I am building UpTrain - an open-source ML diagnostic toolkit that recently got investment from YCombinator.

As you know no ML model is 100% accurate, and, further, their accuracy deteriorates over time 😣. Additionally, due to the black boxiness ⬛ nature of Large Language models, it's challenging to identify and fix their problems.

The tool helps ML practitioners to:

Understand how their models are performing in production
Catch edge cases and outliers to help them refine their models
Allow them to define custom monitors to catch under-performing data-points
Retrain the model on them to improve its accuracy

You can check out the project here: https://github.com/uptrain-ai/uptrain. Would love to hear feedback from the community!

Comments

You must log in or register to comment.

grigorij-dataplicity t1_j6wkv70 wrote on February 2, 2023 at 12:06 PM

Hey, your tool looks great! My question is: how it can improve ChatGPT answers?
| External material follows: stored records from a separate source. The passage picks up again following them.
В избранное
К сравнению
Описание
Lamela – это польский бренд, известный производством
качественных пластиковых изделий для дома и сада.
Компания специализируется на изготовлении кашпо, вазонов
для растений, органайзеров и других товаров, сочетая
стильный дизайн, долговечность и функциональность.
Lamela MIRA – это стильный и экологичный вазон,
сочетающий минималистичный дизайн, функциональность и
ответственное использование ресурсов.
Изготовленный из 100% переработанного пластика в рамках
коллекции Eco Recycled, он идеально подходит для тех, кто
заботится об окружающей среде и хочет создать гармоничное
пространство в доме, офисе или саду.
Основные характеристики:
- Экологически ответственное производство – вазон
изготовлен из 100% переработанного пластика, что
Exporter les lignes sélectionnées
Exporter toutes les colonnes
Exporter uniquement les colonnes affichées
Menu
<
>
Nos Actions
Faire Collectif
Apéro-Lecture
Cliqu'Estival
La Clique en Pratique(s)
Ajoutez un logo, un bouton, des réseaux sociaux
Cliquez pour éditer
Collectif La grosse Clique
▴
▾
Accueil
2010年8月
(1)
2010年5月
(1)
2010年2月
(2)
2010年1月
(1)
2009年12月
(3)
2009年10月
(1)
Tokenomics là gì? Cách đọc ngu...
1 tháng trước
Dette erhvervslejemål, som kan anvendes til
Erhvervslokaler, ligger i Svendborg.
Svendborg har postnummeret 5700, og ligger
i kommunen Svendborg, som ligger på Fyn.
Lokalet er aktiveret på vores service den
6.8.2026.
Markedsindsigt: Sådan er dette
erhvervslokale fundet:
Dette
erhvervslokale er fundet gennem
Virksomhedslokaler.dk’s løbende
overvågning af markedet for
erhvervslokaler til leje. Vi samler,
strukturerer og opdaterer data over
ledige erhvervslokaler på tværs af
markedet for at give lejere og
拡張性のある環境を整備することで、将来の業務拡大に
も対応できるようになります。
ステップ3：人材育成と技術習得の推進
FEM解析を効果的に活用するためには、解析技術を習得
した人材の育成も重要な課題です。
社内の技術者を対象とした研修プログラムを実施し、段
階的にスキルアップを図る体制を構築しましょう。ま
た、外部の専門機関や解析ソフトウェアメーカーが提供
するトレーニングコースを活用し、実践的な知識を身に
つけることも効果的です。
If your tool really can do it, I think you can win the market.

Vegetable-Skill-9700 OP t1_j6zpscd wrote on February 3, 2023 at 12:56 AM

Firstly, by measuring data drift and analyzing user behavior, UpTrain identifies which prompts/questions were unseen by the model or the cases where the user was unsatisfied with the model output. It automatically collects those cases for the model to retrain upon.

Secondly, you can use the package to define a custom rule and filter out relevant data sets to retrain ChatGPT for your use case.

Say you want to use LLM to write product descriptions for Nike shoes and have a database of Nike customer chats:
a) Rachel - I don't like these shoes. I want to return them. How do I do that?
b) Ross - These shoes are great! I love them. I wear them every day while practicing unagi.
c) Chandler - Are there any better shoes than Nike? 👟 😍
You probably want to filter out cases with positive sentiments or cases with lots of emojis. With UpTrain, you can easily define such rules as a python function and collect those cases.

I am working on an example highlighting how all the above can be done. It should be done in a week. Stay tuned!

grigorij-dataplicity t1_j7f6n95 wrote on February 6, 2023 at 10:17 AM

Ok, waiting for your update!

Vegetable-Skill-9700 OP t1_j7omfxw wrote on February 8, 2023 at 8:14 AM

Working on it :)

uwu-dotcom t1_j6xvy86 wrote on February 2, 2023 at 5:48 PM

I've never heard of NLP model accuracy deteriorating over time, and a Google search hasn't yielded anything relevant. Is there a source about this you could point me to?

Vegetable-Skill-9700 OP t1_j6zpmiy wrote on February 3, 2023 at 12:54 AM

Hey, so this typically happens when there is a change in vocabulary. Just sharing my experience of facing this issue, we built a chatbot to answer product onboarding queries and with a new marketing campaign, we got a great influx of younger audience. Their questions were generally accompanied with a lot of urban slang and emojis which our NLP model wasn't equipped to handle, causing the performance to deteriorate.